» Task instructions
Would you write out every entry exactly, but without the pictures?

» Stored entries
○ ○ ○ ○ ○

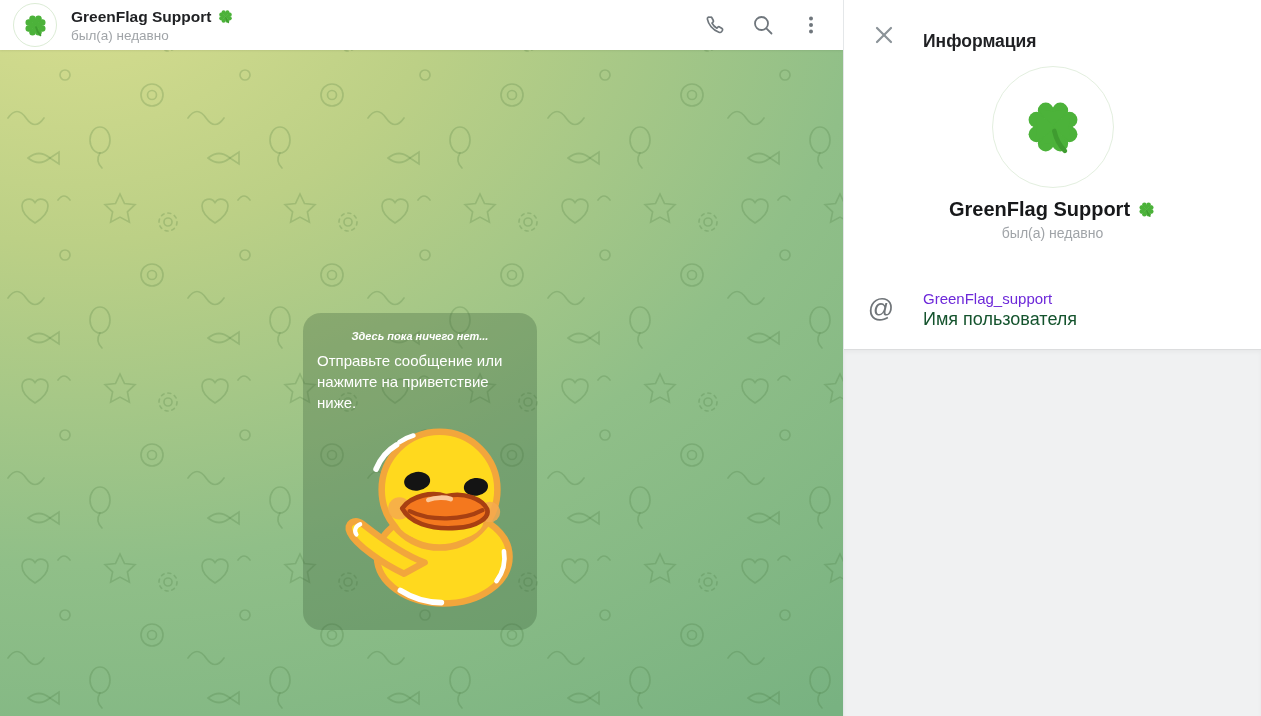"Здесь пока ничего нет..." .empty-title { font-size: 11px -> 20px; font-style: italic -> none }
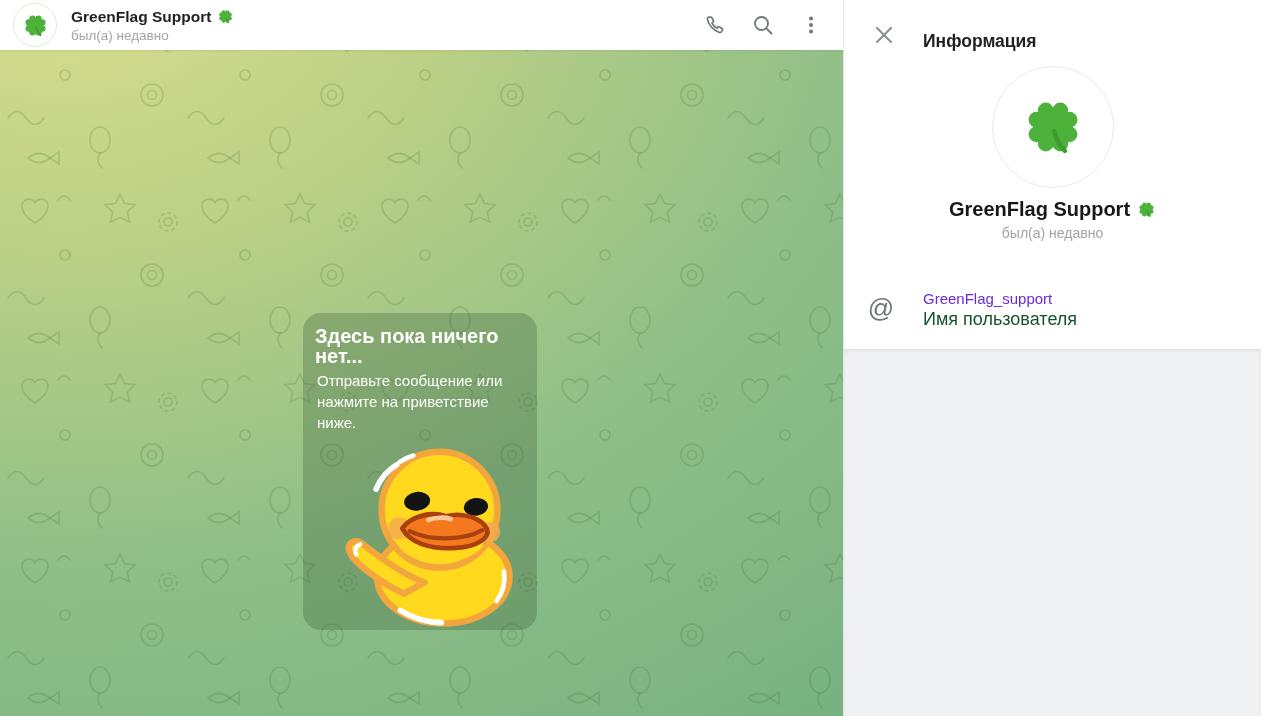"Уведомления" div.row { html: none -> <div> <div> <svg> <path></path> <path></path> </svg> </div> <div> <div>Уведомления</div> </div> <div> <div></div> </div> </div> }
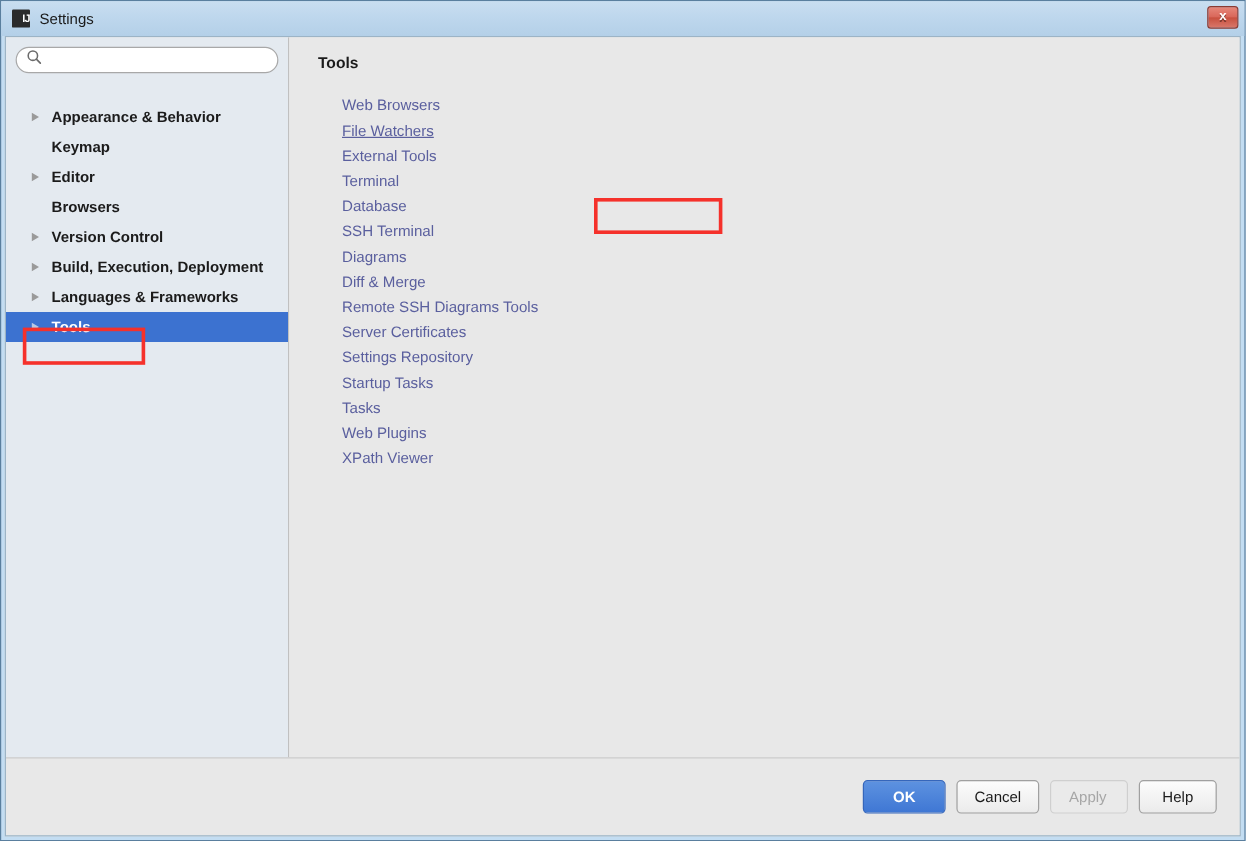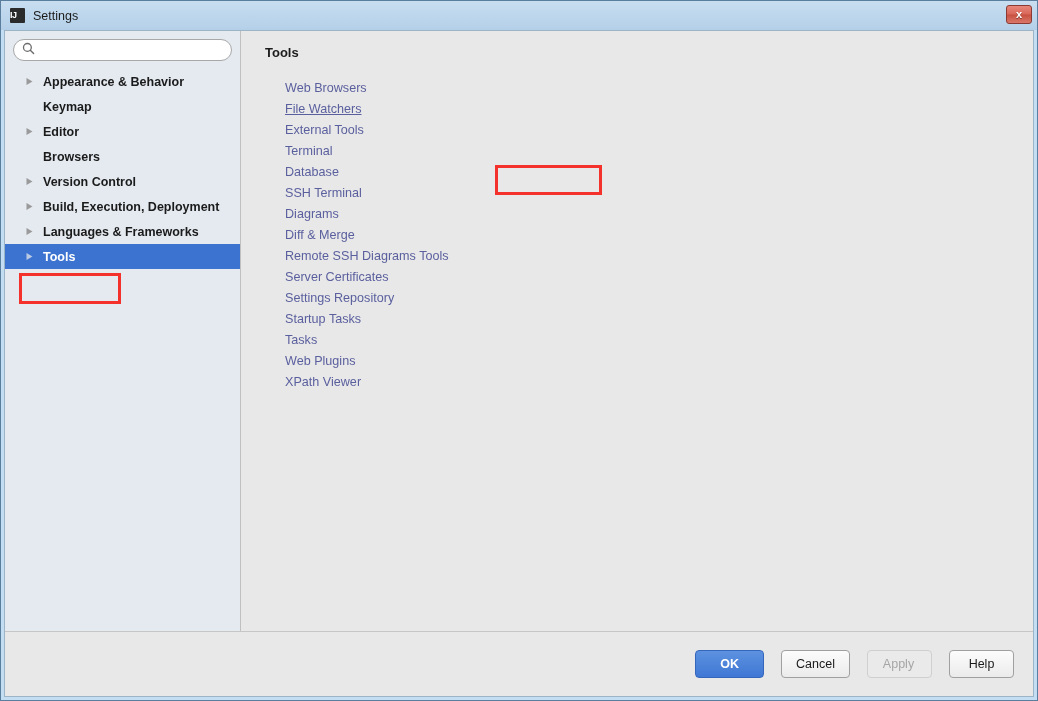"IJ" .ij-icon { text-align: left -> right }
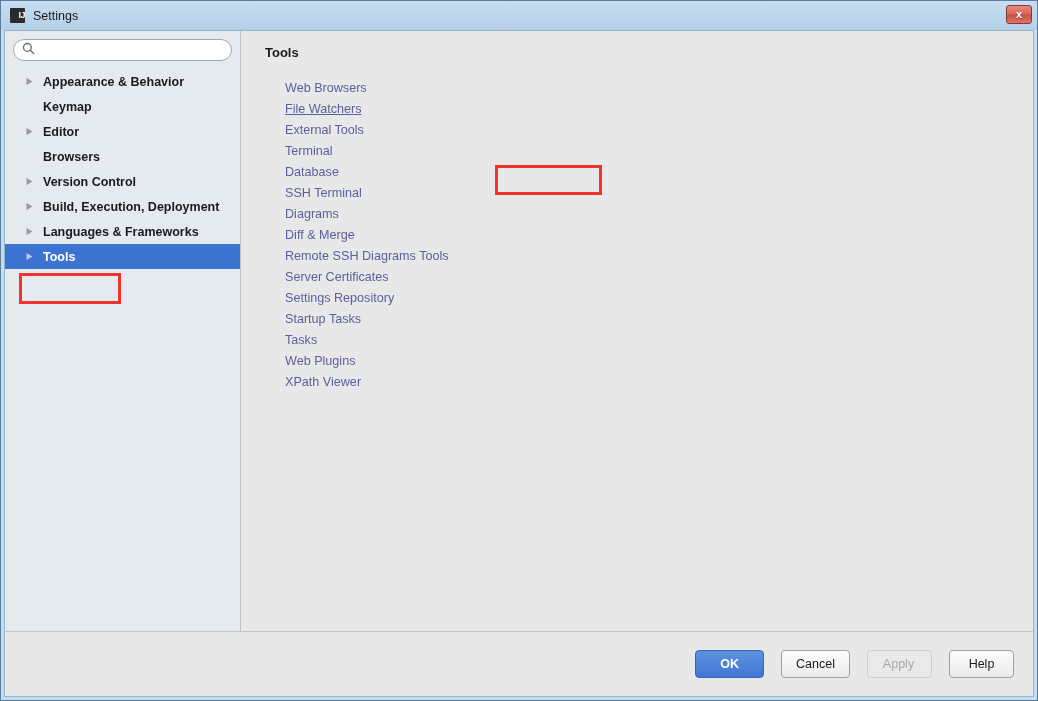"Appearance & Behavior" .sidebar { gap: none -> 16px }
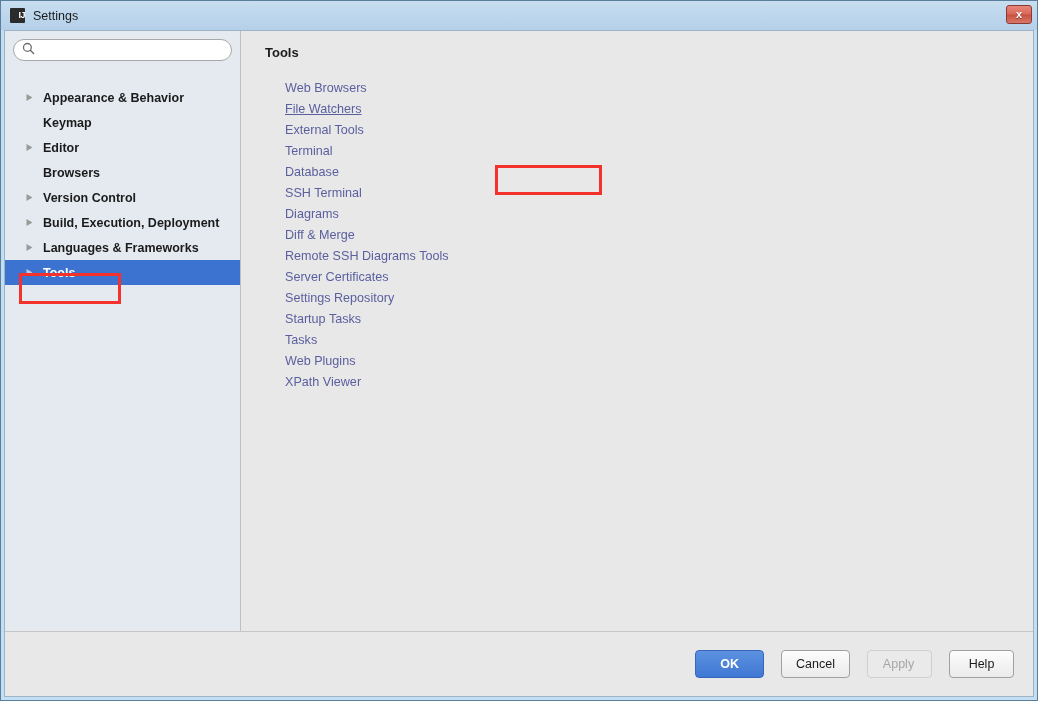"OK" .footer { gap: 17px -> 9px }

○ ○ ○ ○ ○

» Solved problem
"Здесь пока ничего нет..." .empty-title { font-size: 11px -> 20px; font-style: italic -> none }
"Уведомления" div.row { html: none -> <div> <div> <svg> <path></path> <path></path> </svg> </div> <div> <div>Уведомления</div> </div> <div> <div></div> </div> </div> }
"IJ" .ij-icon { text-align: left -> right }
"Appearance & Behavior" .sidebar { gap: none -> 16px }
"OK" .footer { gap: 17px -> 9px }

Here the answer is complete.